EDF parie sur le numérique. Jeudi 4 septembre, l’énergéticien a annoncé avoir signé un contrat d’approvisionnement nucléaire de long terme avec Data4, un opérateur français de centres de données. Grâce à cette opération, l’entreprise qui gère trois campus de data centers dans l’Hexagone, bénéficiera de 40 mégawatts chaque année, sur une capacité de production nucléaire totale d’environ 60 000 mégawatts. Le partenariat, conclut pour une durée de douze ans, débutera dès le 1er janvier 2026.
Une première alors que l’approvisionnement en énergie décarbonée devient un enjeu crucial pour les acteurs du numérique, soucieux de maintenir leurs objectifs de neutralité carbone. “Cette initiative est d’autant plus cruciale dans un contexte d’accroissement des besoins liés à l’économie numérique, notamment avec l’essor de l’intelligence artificielle (IA)”, note EDF dans un communiqué. Selon un rapport de l’Agence internationale de l’énergie, les centres de données consomment en effet 1,5% de l’électricité produite actuellement dans le monde. Des besoins qui pourraient doubler d’ici seulement 2030. Et qui posent la question du partage de la production d’électricité décarbonnée.
Un “paradis énergétique”
En Irlande, dont la fiscalité avantageuse attire depuis de nombreuses années les entreprises de la tech, l’implantation croissante de data centers fragilise d’ores et déjà les réseaux électriques du pays. Ces infrastructures représenteraient déjà 21% de la demande nationale, indique l’Ireland’s Central Statistics Office. De quoi pousser à la fuite des centres de données vers d’autres territoires. Une aubaine pour la France qui ne cache pas son ambition : devenir un “paradis énergétique” pour les “usines de demain” que sont les data centers.

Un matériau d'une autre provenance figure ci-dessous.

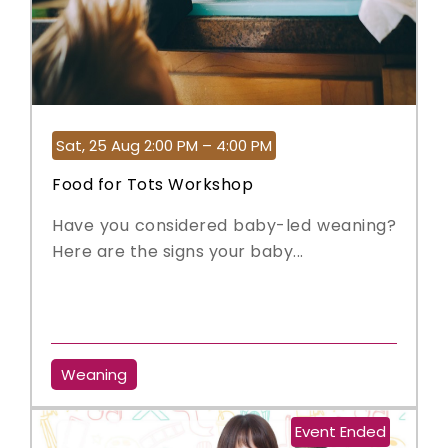
Sat, 25 Aug 2:00 PM – 4:00 PM
Food for Tots Workshop
Have you considered baby-led weaning?
Here are the signs your baby...
Weaning
Event Ended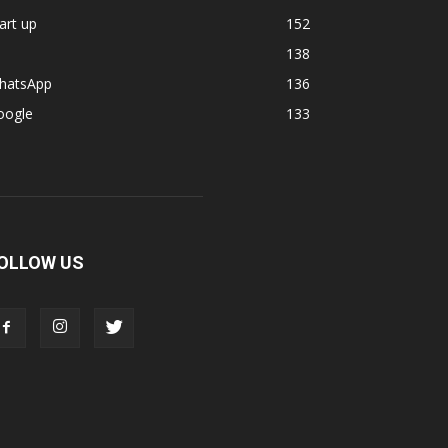
art up
152
138
hatsApp
136
oogle
133
OLLOW US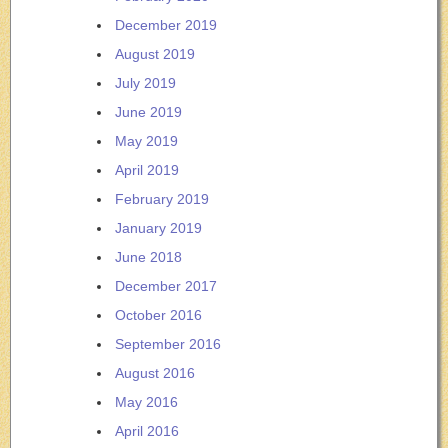
December 2019
August 2019
July 2019
June 2019
May 2019
April 2019
February 2019
January 2019
June 2018
December 2017
October 2016
September 2016
August 2016
May 2016
April 2016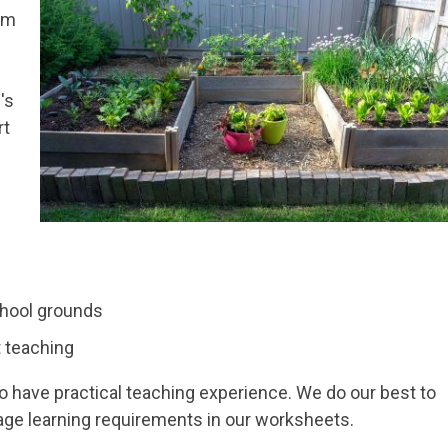
im
's
rt
chool grounds
 teaching
ave practical teaching experience. We do our best to
age learning requirements in our worksheets.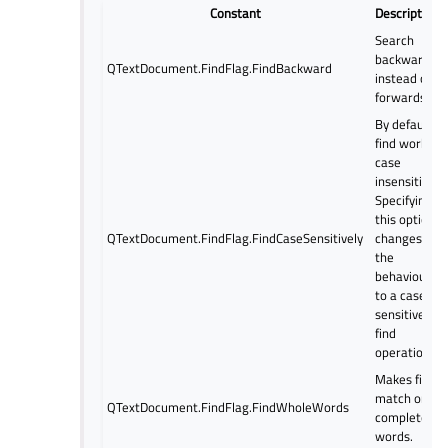
Constant
Description
Search
backwards
QTextDocument.FindFlag.FindBackward
instead of
forwards.
By default
find works
case
insensitive.
Specifying
this option
QTextDocument.FindFlag.FindCaseSensitively
changes
the
behaviour
to a case
sensitive
find
operation.
Makes find
match only
QTextDocument.FindFlag.FindWholeWords
complete
words.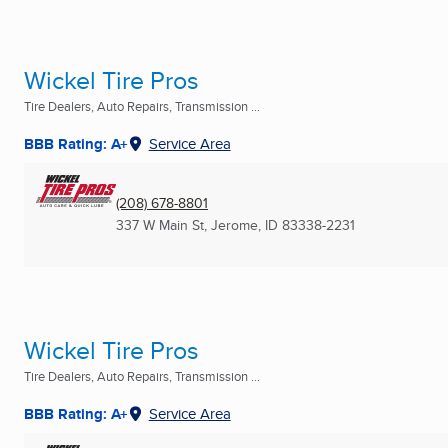
Wickel Tire Pros
Tire Dealers, Auto Repairs, Transmission ...
BBB Rating: A+
Service Area
(208) 678-8801
337 W Main St
,
Jerome, ID
83338-2231
Wickel Tire Pros
Tire Dealers, Auto Repairs, Transmission ...
BBB Rating: A+
Service Area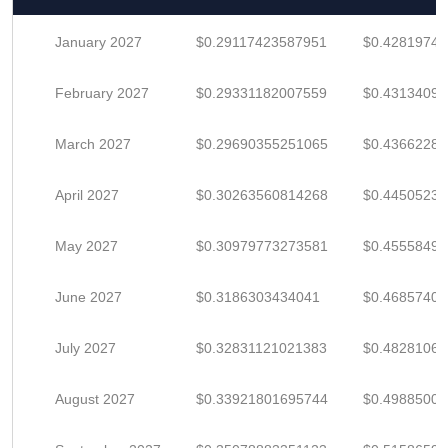
January 2027
$0.29117423587951
$0.4281974
February 2027
$0.29331182007559
$0.43134091
March 2027
$0.29690355251065
$0.4366228
April 2027
$0.30263560814268
$0.4450523
May 2027
$0.30979773273581
$0.4555849
June 2027
$0.3186303434041
$0.4685740
July 2027
$0.32831121021383
$0.4828106
August 2027
$0.33921801695744
$0.4988500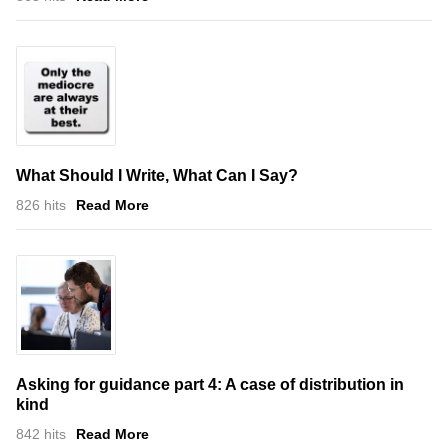
What Should I Write, What Can I Say?
826 hits
Read More
Asking for guidance part 4: A case of distribution in
kind
842 hits
Read More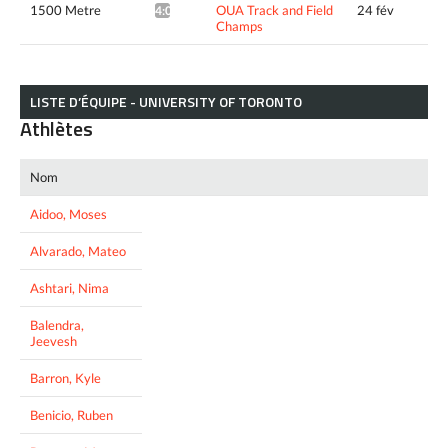
1500 Metre
OUA Track and Field
24 fév
4:02.87*
Champs
LISTE D’ÉQUIPE - UNIVERSITY OF TORONTO
Athlètes
Nom
Aidoo, Moses
Alvarado, Mateo
Ashtari, Nima
Balendra,
Jeevesh
Barron, Kyle
Benicio, Ruben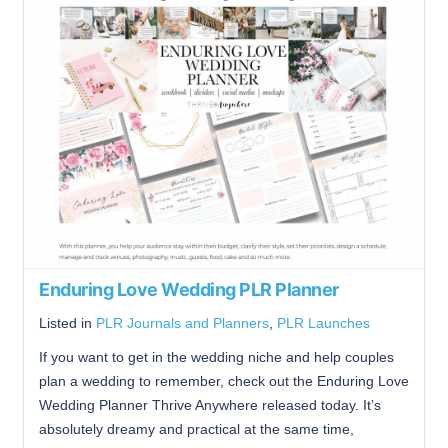
Enduring Love Wedding PLR Planner
Listed in
PLR Journals and Planners
,
PLR Launches
If you want to get in the wedding niche and help couples
plan a wedding to remember, check out the Enduring Love
Wedding Planner Thrive Anywhere released today. It’s
absolutely dreamy and practical at the same time,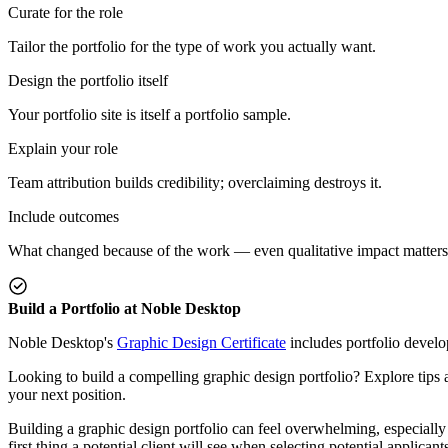
Curate for the role
Tailor the portfolio for the type of work you actually want.
Design the portfolio itself
Your portfolio site is itself a portfolio sample.
Explain your role
Team attribution builds credibility; overclaiming destroys it.
Include outcomes
What changed because of the work — even qualitative impact matters
Build a Portfolio at Noble Desktop
Noble Desktop's
Graphic Design Certificate
includes portfolio devel
Looking to build a compelling graphic design portfolio? Explore tips a
your next position.
Building a graphic design portfolio can feel overwhelming, especially i
first thing a potential client will see when selecting potential applica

Lors du sommet de l’IA qui s’est tenu en février dernier à Paris, le président Emmanuel Macron a ainsi annoncé 109 milliards d’investissements futurs dans l’intelligence artificielle, une grande partie de ce montant étant fléchée vers des projets de construction de centres de données. Cette montée en puissance fait pourtant craindre des conflits d’usage à l’heure de l’électrification massive des transports ou encore de l’industrie. “Il ne faut pas que l’utilisation d’électricité par les centres de données sur le territoire français empêche la transition énergétique plus largement”, explique au Monde Marlène De Bank, ingénieure de projet numérique au sein du Shift Project.
Vers des conflits d’usage ?
De son côté, EDF se veut rassurant. “La France dispose largement de l’électricité nécessaire pour accueillir ces centres de données, sans impact sur nos autres besoins énergétiques, estime dans une interview à l’ADN Stéphane Raison, directeur en charge de l’installation de grands sites de consommation pour EDF. En 2024, le volume des exportations françaises vers des pays voisins s’élevait à 89 térawattheures (TWh) d’électricité”. A titre de comparaison, la consommation énergétique des centres de données en France pourrait atteindre entre 50 et 70 TWh d’ici 2035, contre 12 TWh en 2022, selon le Conseil économique, social et environnemental.
Pour satisfaire ces potentiels nouveaux clients, EDF va même plus loin. L’énergéticien souhaite mettre à disposition quatre friches industrielles lui appartenant pour la construction de data centers. L’avantage, ces sites sont “capables d’accueillir rapidement des projets à forte consommation électrique”, ces derniers “bénéficiant d’un raccordement favorable au réseau”. Le groupe a ainsi lancé début mars deux appels à manifestation d’intérêt (AMI) à destination des entreprises de la tech. Deux autres sites devraient par ailleurs être mobilisés d’ici 2026.